Advanced atomic force microscopy techniques V
Dr. Philipp Rahe, Universität Osnabrück, Germany
Prof. Ilko Bald, University of Potsdam, Germany
Dr. Nadine Hauptmann, Radboud University, The Netherlands
Prof. Regina Hoffmann-Vogel, University of Potsdam, Germany
Dr. Harry Mönig, Wilhelms-Universität Münster, Germany
Prof. Michael Reichling, Universität Osnabrück, Germany
Atomic force microscopy (AFM) is well established as a major tool for atomic and nanoscale characterisation in diverse fields across physics, chemistry, material science, biology, and the sciences. Yet, research in AFM is characterised by constant improvement in sensitivity and speed, innovation in experimental techniques and simulation methods, and expansion toward new fields of application.
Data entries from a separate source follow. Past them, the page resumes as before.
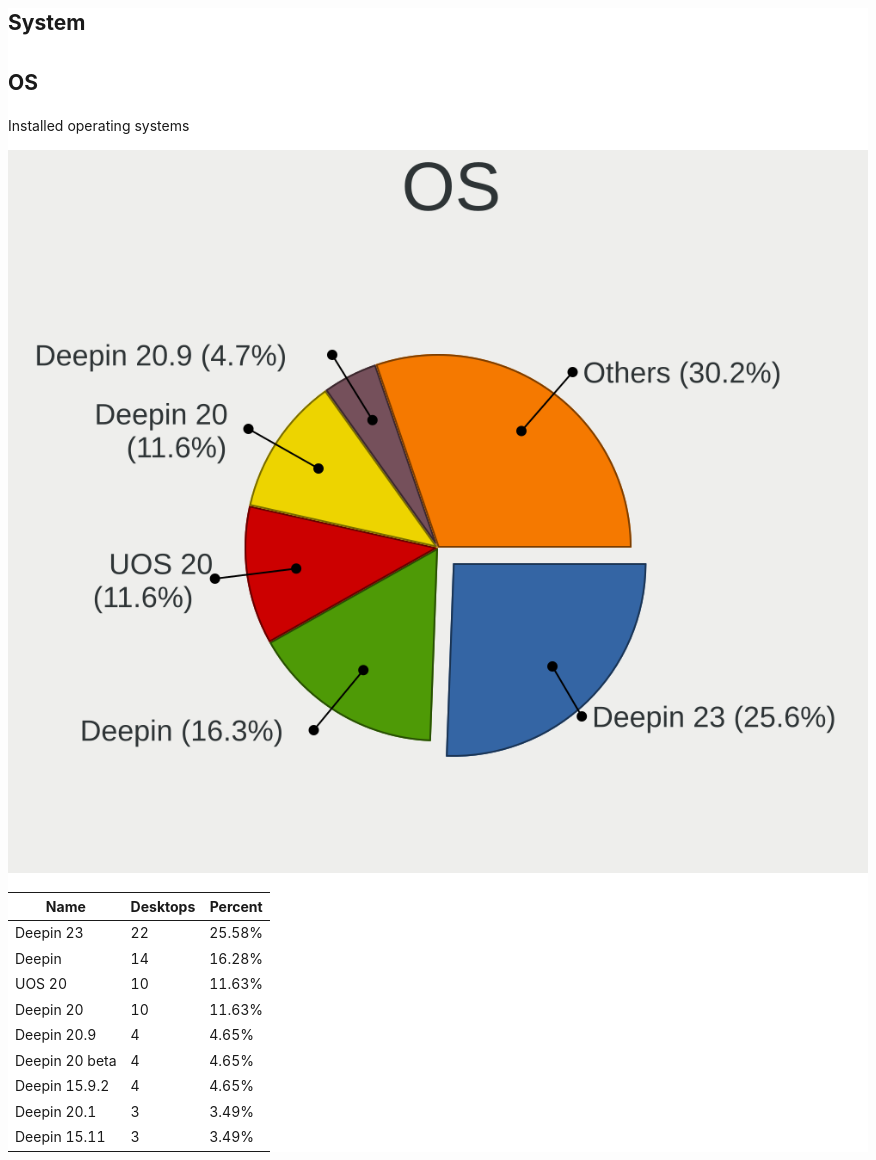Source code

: System
------

OS
--

Installed operating systems

![OS](./images/pie_chart/os_name.svg)


| Name           | Desktops | Percent |
|----------------|----------|---------|
| Deepin 23      | 22       | 25.58%  |
| Deepin         | 14       | 16.28%  |
| UOS 20         | 10       | 11.63%  |
| Deepin 20      | 10       | 11.63%  |
| Deepin 20.9    | 4        | 4.65%   |
| Deepin 20 beta | 4        | 4.65%   |
| Deepin 15.9.2  | 4        | 4.65%   |
| Deepin 20.1    | 3        | 3.49%   |
| Deepin 15.11   | 3        | 3.49%   |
This thematic issue reflects the latest achievements and highlights in experimental, theoretical, and instrumental developments as well as landmark results in the characterisation and manipulation of single spins, atoms, molecules and nanosystems, functional surfaces, as well as quantum system observation and control, studies in liquids, and interaction with light. In addition we focus on synergies with other measurement techniques such as scanning tunnelling microscopy and optical spectroscopy. Recent work demonstrates that AFM exploits the full range of electromagnetic interactions spanning from spin–spin and exchange interactions to van-der-Waals, electrostatic, and collective magnetic interactions, making AFM a tool that is universal in comparison to other surface science and nanosystem analysis techniques.